§ **Problem requirements**:
Lines of the listing below that contain the string "Aidan" are to be returned.

§ **Provided records**:
※
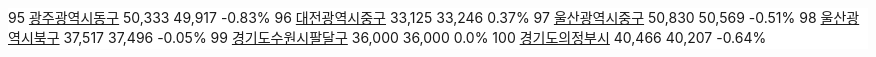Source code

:   <tr class="item">
    <td>95</td>
    <td><a href="/apt/광주광역시동구">광주광역시동구</a></td>
    <td>50,333</td>
    <td>49,917</td>
    <td>-0.83%</td>
  </tr>

  <tr class="item">
    <td>96</td>
    <td><a href="/apt/대전광역시중구">대전광역시중구</a></td>
    <td>33,125</td>
    <td>33,246</td>
    <td>0.37%</td>
  </tr>

  <tr class="item">
    <td>97</td>
    <td><a href="/apt/울산광역시중구">울산광역시중구</a></td>
    <td>50,830</td>
    <td>50,569</td>
    <td>-0.51%</td>
  </tr>

  <tr class="item">
    <td>98</td>
    <td><a href="/apt/울산광역시북구">울산광역시북구</a></td>
    <td>37,517</td>
    <td>37,496</td>
    <td>-0.05%</td>
  </tr>

  <tr class="item">
    <td>99</td>
    <td><a href="/apt/경기도수원시팔달구">경기도수원시팔달구</a></td>
    <td>36,000</td>
    <td>36,000</td>
    <td>0.0%</td>
  </tr>

  <tr class="item">
    <td>100</td>
    <td><a href="/apt/경기도의정부시">경기도의정부시</a></td>
    <td>40,466</td>
    <td>40,207</td>
    <td>-0.64%</td>
  </tr>

  <tr>
    <td colspan="5">
      <script async src="https://pagead2.googlesyndication.com/pagead/js/adsbygoogle.js?client=ca-pub-3485438051770037"
          crossorigin="anonymous"></script>
      <ins class="adsbygoogle"
          style="display:block; text-align:center;"
          data-ad-layout="in-article"
          data-ad-format="fluid"
          data-ad-client="ca-pub-3485438051770037"
          data-ad-slot="2046582130"></ins>
      <script>
          (adsbygoogle = window.adsbygoogle || []).push({});
      </script>
    </td>
  </tr>            
            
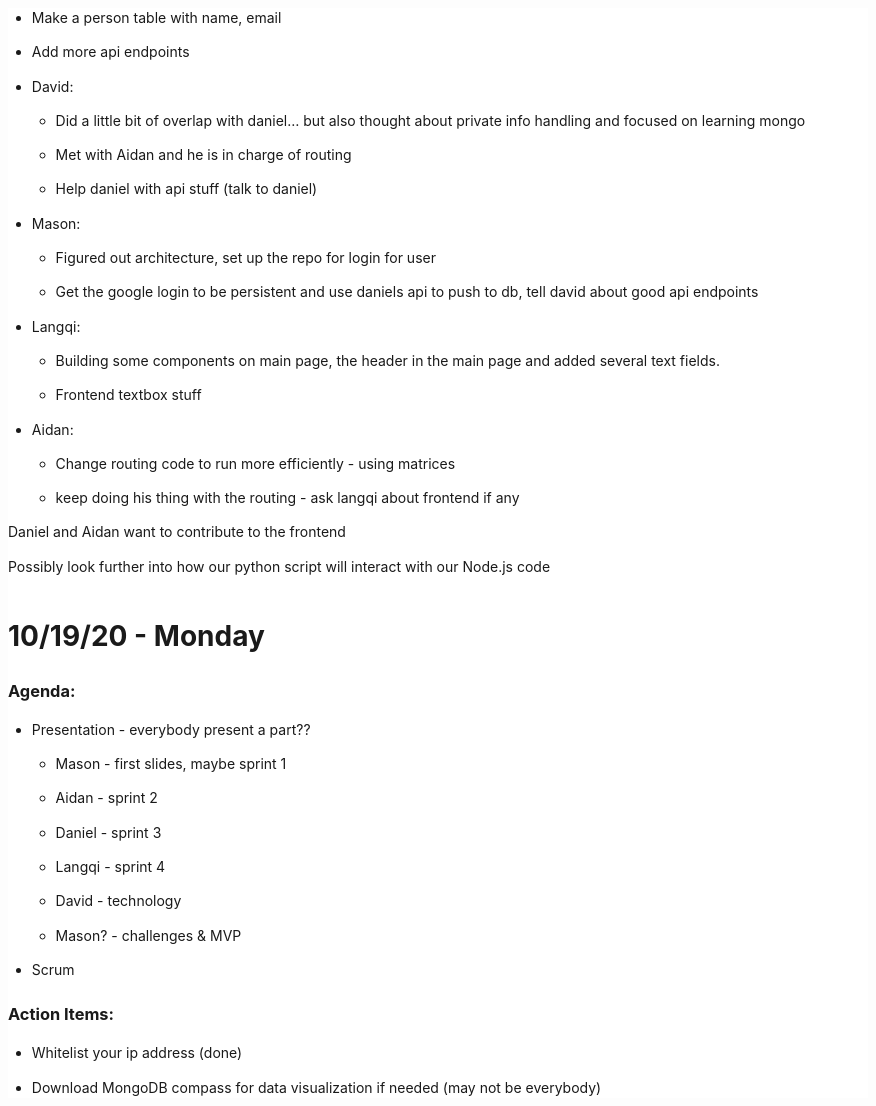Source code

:   - Make a person table with name, email

  - Add more api endpoints

- David:

  - Did a little bit of overlap with daniel… but also thought about private info handling and focused on learning mongo

  - Met with Aidan and he is in charge of routing

  - Help daniel with api stuff (talk to daniel)

- Mason:

  - Figured out architecture, set up the repo for login for user

  - Get the google login to be persistent and use daniels api to push to db, tell david about good api endpoints

- Langqi:

  - Building some components on main page, the header in the main page and added several text fields.

  - Frontend textbox stuff

- Aidan:

  - Change routing code to run more efficiently - using matrices

  - keep doing his thing with the routing - ask langqi about frontend if any

Daniel and Aidan want to contribute to the frontend

Possibly look further into how our python script will interact with our Node.js code

# 10/19/20 - Monday

### Agenda:

- Presentation - everybody present a part??

  - Mason - first slides, maybe sprint 1

  - Aidan - sprint 2

  - Daniel - sprint 3

  - Langqi - sprint 4

  - David - technology

  - Mason? - challenges & MVP

- Scrum

### Action Items:

- Whitelist your ip address (done)

- Download MongoDB compass for data visualization if needed (may not be everybody)
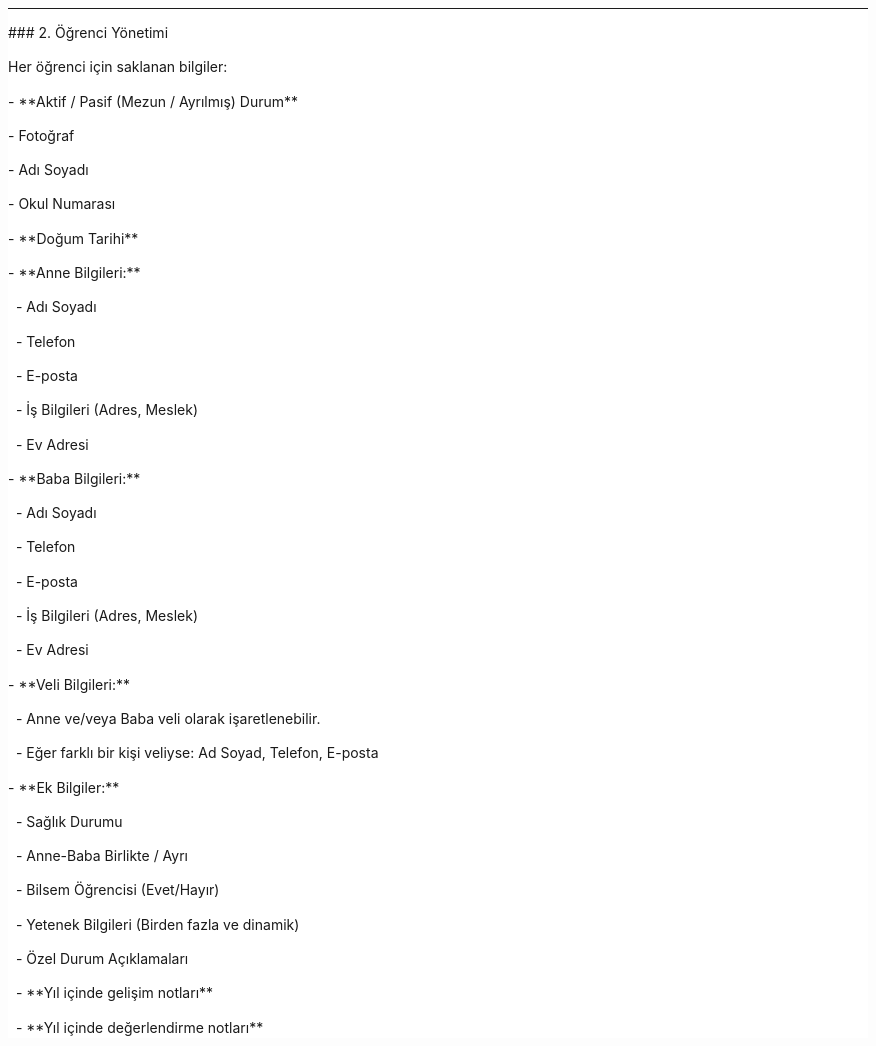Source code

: 

---



\### 2. Öğrenci Yönetimi

Her öğrenci için saklanan bilgiler:

\- \*\*Aktif / Pasif (Mezun / Ayrılmış) Durum\*\*

\- Fotoğraf

\- Adı Soyadı

\- Okul Numarası

\- \*\*Doğum Tarihi\*\*

\- \*\*Anne Bilgileri:\*\*

&nbsp; - Adı Soyadı

&nbsp; - Telefon

&nbsp; - E-posta

&nbsp; - İş Bilgileri (Adres, Meslek)

&nbsp; - Ev Adresi

\- \*\*Baba Bilgileri:\*\*

&nbsp; - Adı Soyadı

&nbsp; - Telefon

&nbsp; - E-posta

&nbsp; - İş Bilgileri (Adres, Meslek)

&nbsp; - Ev Adresi

\- \*\*Veli Bilgileri:\*\*

&nbsp; - Anne ve/veya Baba veli olarak işaretlenebilir.

&nbsp; - Eğer farklı bir kişi veliyse: Ad Soyad, Telefon, E-posta

\- \*\*Ek Bilgiler:\*\*

&nbsp; - Sağlık Durumu

&nbsp; - Anne-Baba Birlikte / Ayrı

&nbsp; - Bilsem Öğrencisi (Evet/Hayır)

&nbsp; - Yetenek Bilgileri (Birden fazla ve dinamik)

&nbsp; - Özel Durum Açıklamaları

&nbsp; - \*\*Yıl içinde gelişim notları\*\*

&nbsp; - \*\*Yıl içinde değerlendirme notları\*\*

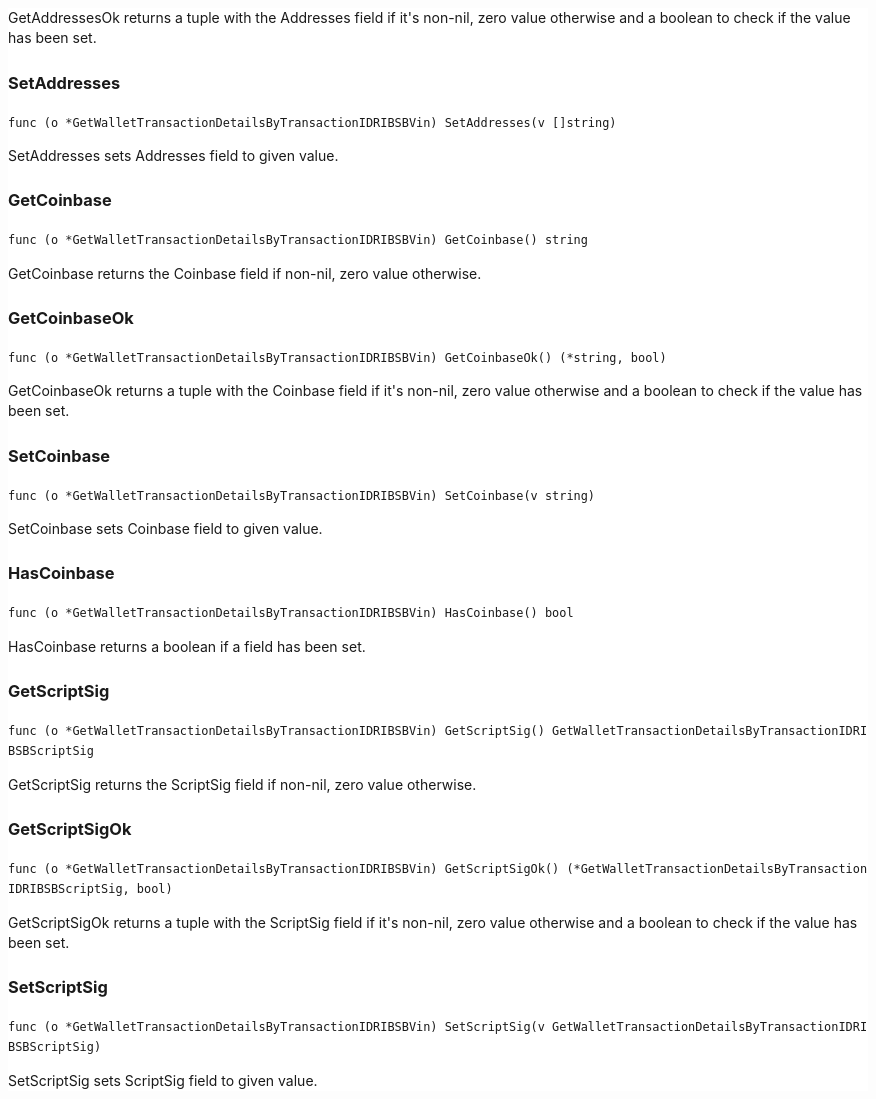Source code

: GetAddressesOk returns a tuple with the Addresses field if it's non-nil, zero value otherwise
and a boolean to check if the value has been set.

### SetAddresses

`func (o *GetWalletTransactionDetailsByTransactionIDRIBSBVin) SetAddresses(v []string)`

SetAddresses sets Addresses field to given value.


### GetCoinbase

`func (o *GetWalletTransactionDetailsByTransactionIDRIBSBVin) GetCoinbase() string`

GetCoinbase returns the Coinbase field if non-nil, zero value otherwise.

### GetCoinbaseOk

`func (o *GetWalletTransactionDetailsByTransactionIDRIBSBVin) GetCoinbaseOk() (*string, bool)`

GetCoinbaseOk returns a tuple with the Coinbase field if it's non-nil, zero value otherwise
and a boolean to check if the value has been set.

### SetCoinbase

`func (o *GetWalletTransactionDetailsByTransactionIDRIBSBVin) SetCoinbase(v string)`

SetCoinbase sets Coinbase field to given value.

### HasCoinbase

`func (o *GetWalletTransactionDetailsByTransactionIDRIBSBVin) HasCoinbase() bool`

HasCoinbase returns a boolean if a field has been set.

### GetScriptSig

`func (o *GetWalletTransactionDetailsByTransactionIDRIBSBVin) GetScriptSig() GetWalletTransactionDetailsByTransactionIDRIBSBScriptSig`

GetScriptSig returns the ScriptSig field if non-nil, zero value otherwise.

### GetScriptSigOk

`func (o *GetWalletTransactionDetailsByTransactionIDRIBSBVin) GetScriptSigOk() (*GetWalletTransactionDetailsByTransactionIDRIBSBScriptSig, bool)`

GetScriptSigOk returns a tuple with the ScriptSig field if it's non-nil, zero value otherwise
and a boolean to check if the value has been set.

### SetScriptSig

`func (o *GetWalletTransactionDetailsByTransactionIDRIBSBVin) SetScriptSig(v GetWalletTransactionDetailsByTransactionIDRIBSBScriptSig)`

SetScriptSig sets ScriptSig field to given value.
※
§ **Solution to this problem**:
  - Met with Aidan and he is in charge of routing
- Aidan:
Daniel and Aidan want to contribute to the frontend
  - Aidan - sprint 2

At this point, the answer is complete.